People photos with keypoints
══════

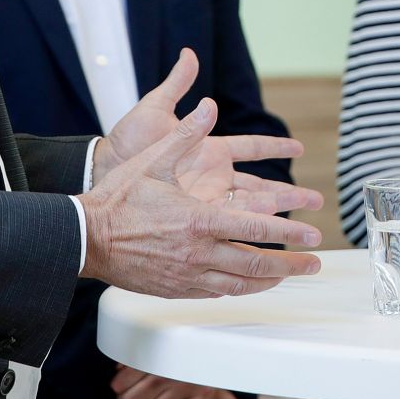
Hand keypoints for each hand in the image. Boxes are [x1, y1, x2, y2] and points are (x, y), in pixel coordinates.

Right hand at [78, 97, 322, 294]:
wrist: (85, 237)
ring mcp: (187, 274)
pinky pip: (216, 293)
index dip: (289, 233)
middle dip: (291, 265)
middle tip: (314, 262)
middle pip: (256, 265)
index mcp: (199, 220)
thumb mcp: (154, 158)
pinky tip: (247, 284)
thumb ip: (187, 134)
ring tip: (289, 276)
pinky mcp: (175, 288)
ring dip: (270, 282)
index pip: (256, 229)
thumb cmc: (119, 198)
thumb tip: (209, 105)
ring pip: (239, 285)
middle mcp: (198, 252)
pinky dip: (238, 289)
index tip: (312, 235)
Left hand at [95, 49, 323, 215]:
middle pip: (260, 184)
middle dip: (289, 192)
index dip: (275, 146)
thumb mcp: (154, 110)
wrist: (100, 175)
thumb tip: (188, 54)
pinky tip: (268, 243)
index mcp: (209, 149)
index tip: (299, 148)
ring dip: (276, 216)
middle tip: (316, 200)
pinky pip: (228, 229)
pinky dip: (249, 234)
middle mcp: (212, 176)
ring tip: (304, 224)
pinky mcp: (194, 221)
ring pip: (250, 209)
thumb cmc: (125, 143)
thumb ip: (177, 84)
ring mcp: (205, 200)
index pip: (251, 147)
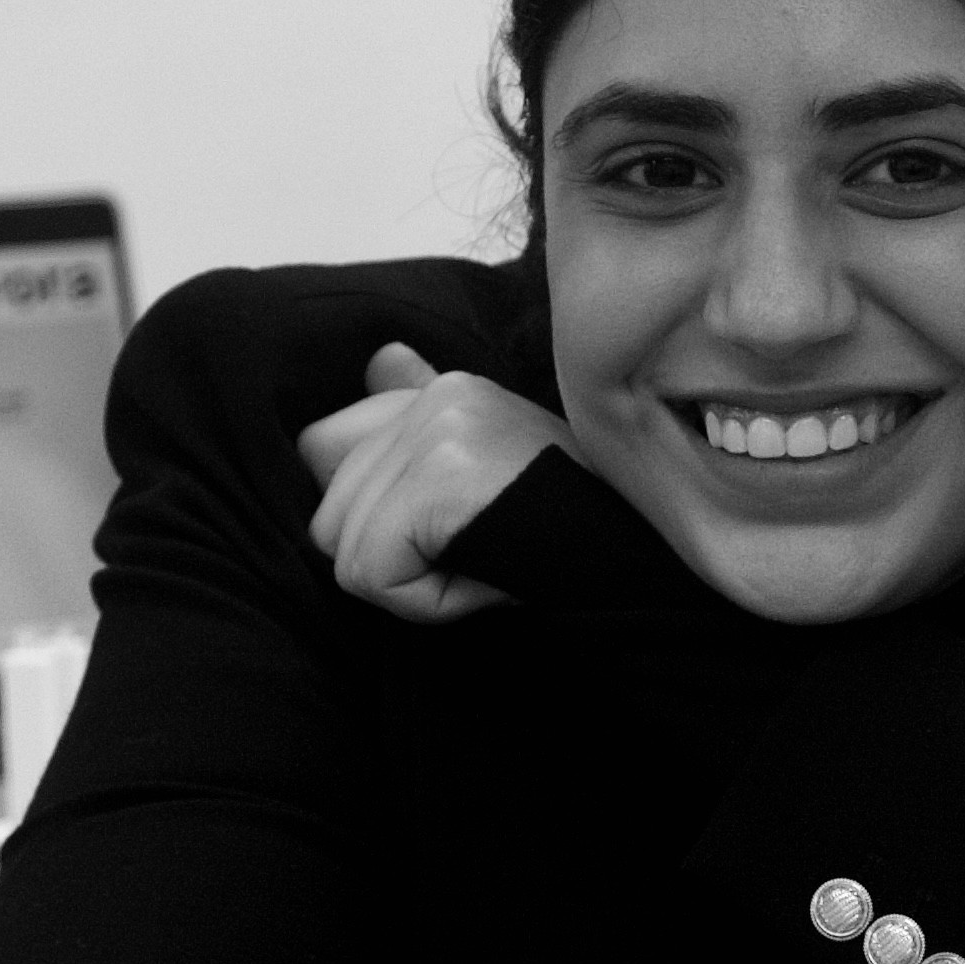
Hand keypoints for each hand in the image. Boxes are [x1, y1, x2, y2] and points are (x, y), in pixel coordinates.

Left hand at [296, 343, 572, 625]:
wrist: (643, 568)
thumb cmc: (569, 538)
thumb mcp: (488, 477)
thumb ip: (425, 428)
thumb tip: (378, 360)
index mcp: (445, 390)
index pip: (321, 449)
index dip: (373, 517)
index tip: (454, 532)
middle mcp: (438, 393)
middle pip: (326, 508)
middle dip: (392, 557)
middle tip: (481, 555)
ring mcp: (441, 427)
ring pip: (342, 547)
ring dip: (412, 585)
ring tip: (489, 564)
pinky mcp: (445, 474)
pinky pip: (370, 572)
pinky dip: (424, 603)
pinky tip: (487, 582)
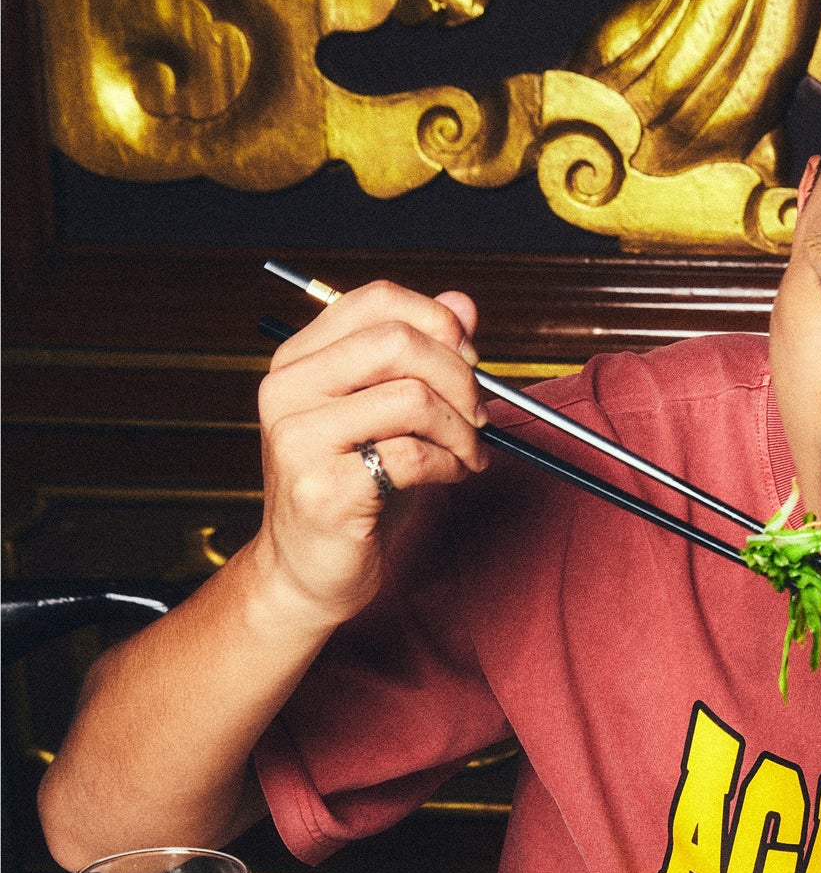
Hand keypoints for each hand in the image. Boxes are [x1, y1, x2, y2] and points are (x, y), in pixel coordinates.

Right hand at [253, 281, 491, 627]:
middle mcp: (288, 390)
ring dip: (461, 430)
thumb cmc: (353, 488)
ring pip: (412, 398)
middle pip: (398, 342)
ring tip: (467, 455)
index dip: (438, 323)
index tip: (469, 361)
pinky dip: (449, 465)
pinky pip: (413, 456)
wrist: (308, 572)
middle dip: (459, 377)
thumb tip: (463, 305)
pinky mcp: (325, 490)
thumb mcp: (386, 414)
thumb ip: (420, 356)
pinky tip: (449, 477)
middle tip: (478, 415)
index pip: (377, 300)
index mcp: (299, 360)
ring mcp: (299, 440)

══════

→ **AIM OF THE EXERCISE**: A faithful copy of all the entries is required, pictures excluded.

→ **ANSWER BOX**:
Hand keypoints for each hand in the image. Boxes are [x1, y1, x2, y2] and points are (x, y), in pixel coordinates.

Right hand at [78, 97, 322, 294]:
wrist: (85, 237)
ring mcp: (187, 274)
pinky pip: (216, 293)
index dip: (289, 233)
middle dip: (291, 265)
middle tip: (314, 262)
middle pip: (256, 265)
index mcp: (199, 220)
thumb mcp: (154, 158)
pinky tip: (247, 284)
thumb ip: (187, 134)
ring tip: (289, 276)
pinky mcp: (175, 288)
ring dip: (270, 282)
index pip: (256, 229)
thumb cmc: (119, 198)
thumb tip: (209, 105)
ring pip: (239, 285)
middle mcp: (198, 252)
pinky dip: (238, 289)
index tip: (312, 235)
Left hand at [95, 49, 323, 215]:
middle pip: (260, 184)
middle dip: (289, 192)
index dip: (275, 146)
thumb mcp: (154, 110)
wrist: (100, 175)
thumb tip: (188, 54)
pinky tip: (268, 243)
index mcp: (209, 149)
index tip: (299, 148)
ring dip: (276, 216)
middle tip: (316, 200)
pinky pip: (228, 229)
pinky dip: (249, 234)
middle mcp: (212, 176)
ring tip: (304, 224)
pinky mcp: (194, 221)
ring pip: (250, 209)
thumb cmc: (125, 143)
thumb ip: (177, 84)
ring mcp: (205, 200)
index pip: (251, 147)
Hand keypoints for each hand in the image. Boxes are [x1, y1, x2, y2] and points are (x, y), in pixel coordinates.

Left hand at [296, 343, 572, 625]:
wrist: (643, 568)
thumb cmc: (569, 538)
thumb mcp: (488, 477)
thumb ip: (425, 428)
thumb tip: (378, 360)
index mcp: (445, 390)
index pip: (321, 449)
index dip: (373, 517)
index tip: (454, 532)
middle mcp: (438, 393)
middle pip: (326, 508)
middle dip: (392, 557)
middle tip: (481, 555)
ring mcp: (441, 427)
ring pip: (342, 547)
ring dip: (412, 585)
ring tip: (489, 564)
pinky mcp: (445, 474)
pinky pip: (370, 572)
pinky dip: (424, 603)
pinky tip: (487, 582)
Hand keypoints for each hand in the image. Boxes are [x1, y1, x2, y2] and points are (x, y), in pixel coordinates.

Right hand at [253, 281, 491, 627]:
middle mcp: (288, 390)
ring dip: (461, 430)
thumb cmc: (353, 488)
ring pip: (412, 398)
middle pip: (398, 342)
ring tip: (467, 455)
index dip: (438, 323)
index tip: (469, 361)
pinky dip: (449, 465)
pinky pip: (413, 456)
wrist: (308, 572)
middle dip: (459, 377)
thumb tip: (463, 305)
pinky mcp: (325, 490)
thumb mcp: (386, 414)
thumb ip: (420, 356)
pinky tip: (449, 477)
middle tip: (478, 415)
index pip: (377, 300)
index mcp: (299, 360)
ring mcp: (299, 440)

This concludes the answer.